The exhibit said, "These diagrams show the pure gravitational potential, which always produces an attractive force." A disembodied hand appeared and placed a small test particle at the edge of each well, with predictable consequences: both particles fell straight in. "Starting from rest, a collision is unavoidable. But if there's any sideways motion, that alters the dynamics completely." The hand placed a particle on the rim of the first well, but this time gave it a flick that sent it into an elliptical orbit around the central weight.

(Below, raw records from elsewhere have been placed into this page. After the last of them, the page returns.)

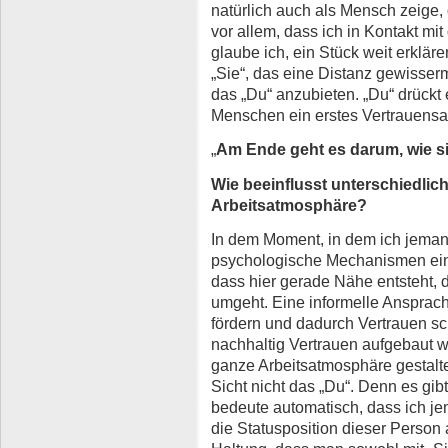
natürlich auch als Mensch zeige, 
vor allem, dass ich in Kontakt mi
glaube ich, ein Stück weit erkläre
„Sie“, das eine Distanz gewisse
das „Du“ anzubieten. „Du“ drückt
Menschen ein erstes Vertrauens
„
Am Ende geht es darum, wie s
Wie beeinflusst unterschiedlic
Arbeitsatmosphäre?
In dem Moment, in dem ich jema
psychologische Mechanismen ein
dass hier gerade Nähe entsteht, 
umgeht. Eine informelle Ansprac
fördern und dadurch Vertrauen sc
nachhaltig Vertrauen aufgebaut wi
ganze Arbeitsatmosphäre gestalte
Sicht nicht das „Du“. Denn es gib
bedeute automatisch, dass ich je
die Statusposition dieser Person a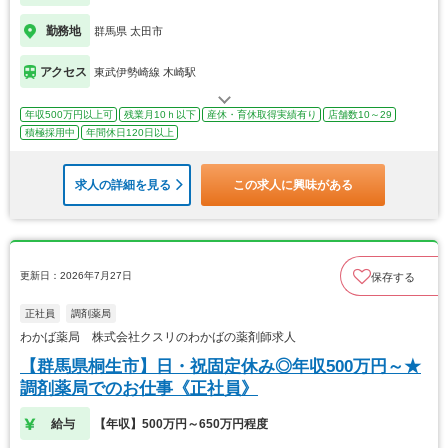
勤務地
群馬県 太田市
アクセス
東武伊勢崎線 木崎駅
年収500万円以上可
残業月10ｈ以下
産休・育休取得実績有り
店舗数10～29
積極採用中
年間休日120日以上
求人の詳細を見る
この求人に興味がある
更新日：2026年7月27日
保存する
正社員
調剤薬局
わかば薬局 株式会社クスリのわかばの薬剤師求人
【群馬県桐生市】日・祝固定休み◎年収500万円～★
調剤薬局でのお仕事《正社員》
給与
【年収】500万円～650万円程度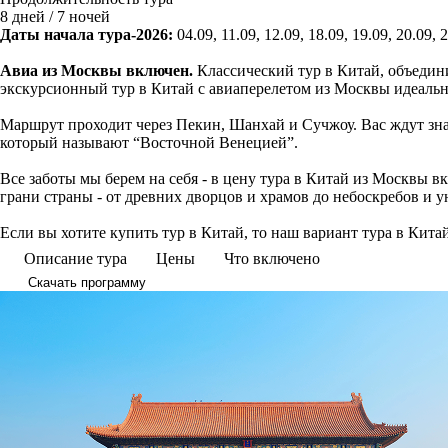
8 дней / 7 ночей
Даты начала тура-2026:
04.09, 11.09, 12.09, 18.09, 19.09, 20.09, 2
Авиа из Москвы включен.
Классический тур в Китай, объеди
экскурсионный тур в Китай с авиаперелетом из Москвы идеальн
Маршрут проходит через Пекин, Шанхай и Сучжоу. Вас ждут зн
который называют “Восточной Венецией”.
Все заботы мы берем на себя - в цену тура в Китай из Москвы 
грани страны - от древних дворцов и храмов до небоскребов и 
Если вы хотите купить тур в Китай, то наш вариант тура в Ки
Описание тура
Цены
Что включено
Скачать программу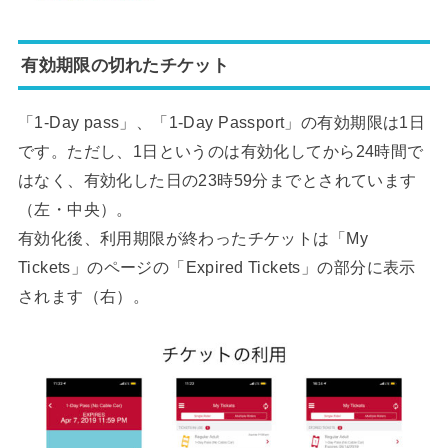
有効期限の切れたチケット
「1-Day pass」、「1-Day Passport」の有効期限は1日
です。ただし、1日というのは有効化してから24時間で
はなく、有効化した日の23時59分までとされています
（左・中央）。
有効化後、利用期限が終わったチケットは「My
Tickets」のページの「Expired Tickets」の部分に表示
されます（右）。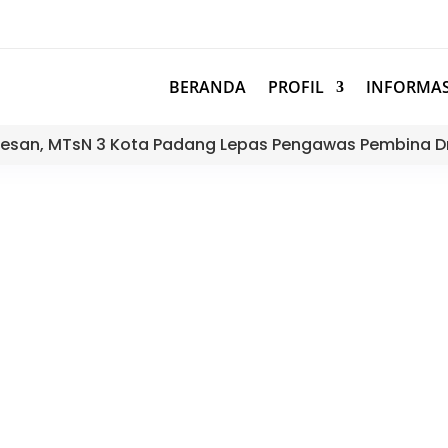
BERANDA
PROFIL
INFORMAS
esan, MTsN 3 Kota Padang Lepas Pengawas Pembina D
mpin Rapat Teknis Persiapan B
Kota Padang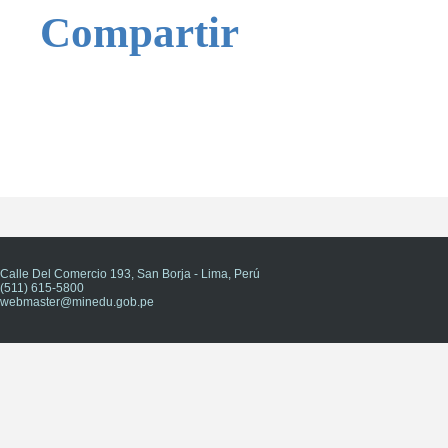
Compartir
Calle Del Comercio 193, San Borja - Lima, Perú
(511) 615-5800
webmaster@minedu.gob.pe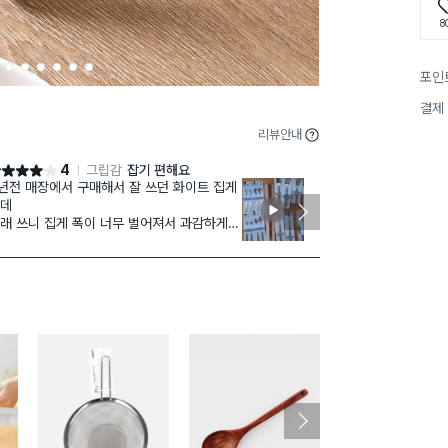
8
2
3
4
5
6
7
포인
결제
리뷰안내
4
그립감
잡기 편해요
점 4점
별점 5점
년전 매장에서 구매해서 잘 쓰던 화이트 집게
솔직히 집게쓰
데
오래 쥐고 있음
래 쓰니 집게 폭이 너무 벌어져서 과감하게
이거는 설계된
리고 몰에서 재구매했어요
딱 잡히게 되
만 색상이 달라졌네요 기존 쓰던 제품은 아이
큰 것들도 잘
리 화이트인데 새로 산 제품은 백화이트네요
오래 쥐어도 
은 회사라도 제조연도에 따라 바뀌나 보네요
일제는 이런 것
앞에 실리콘 
좋을거 같아요
다이소 화이팅.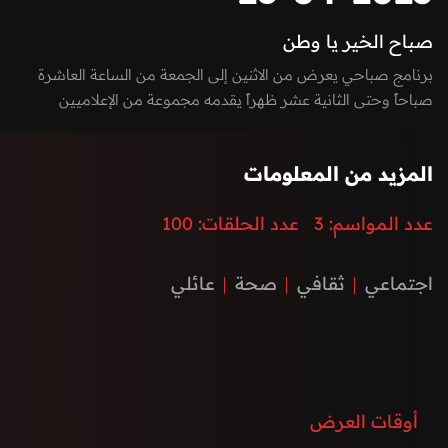
صباح الخير يا وطن
برنامج صباحي يعرض من الاثنين إلى الجمعة من الساعة العاشرة
صباحاً وحتى الثانية عشر ظهراً يقدمه مجموعة من الإعلاميين
بفقرات متميزة بين الاستوديو والخارج، يسلط الضوء على كل ما يعني
الأسرة بمزيج مميز بين العادات والتقاليد والتقدم والتطور الذي
المزيد من المعلومات
تشهده إمارة الفجيرة ودولة الإمارات العربية المتحدة، نستضيف من
خلاله ضيوف مميزون يتحدثون عن الطب، الفن، التكنولوجيا،
عدد المواسم:
3
عدد الحلقات:
100
المغامرات، السنع الإماراتي والفعاليات.
اجتماعي
ثقافي
صحة
عائلي
أوقات العرض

"The best way to see what's really going on is to follow the body along its orbit." The surface's grid pattern began to spin, tracking the particle, and as it did the shape of the well changed dramatically: the center of the funnel inverted into a tall, steep spike, raising the weight above the surrounding surface. "In a rotating reference frame, the centrifugal force for a given amount of angular momentum acts like an inverse-cube repulsion." Inverse-cube conquered inverse-square for small distances, so centrifugal force won out over gravity near the center; the star or planet from the bottom of the well was now high on a summit. The outer region of the funnel continued to slope down, though, so there was a circular trench around the spike where this initial fall in the surface reversed into a climb.

The patches of floor on which they were standing began to circle the table, tilting as necessary to keep them from overbalancing. Orlando groaned at the gimmick, but seemed amused in spite of himself. They caught up with the rotating reference frame, leaving the particle apparently moving only along a fixed, radial line. It rolled back and forth in the trench, cradled and confined by this hollow in the energy surface, the extremes of its elliptical orbit now revealed as nothing more than the farthest points it could reach as it tried to climb either the central spike or the gentler slope of the outer wall.

When the ride stopped, the exhibit offered them three chances to flick a particle into orbit around the second gravity well. Orlando accepted. The first two particles he launched spiraled down to a collision, and the third went skidding off the rim of the table. He muttered something about wishing he was deaf, dumb, and blind.

The exhibit transformed the surface to show the effect of centrifugal force. The inverse-fourth-power attraction of gravity was stronger than inverse-cube repulsion near the center, so even when the reference frame began to spin, the well remained a well. But further away, centrifugal force took over and turned the downward slope of the approach into an ascent. And where the ascent reversed and the surface plunged, in place of the first well's circular trench there was a circular ridge. Compared to the three-dimensional universe, the entire potential energy surface was upside-down.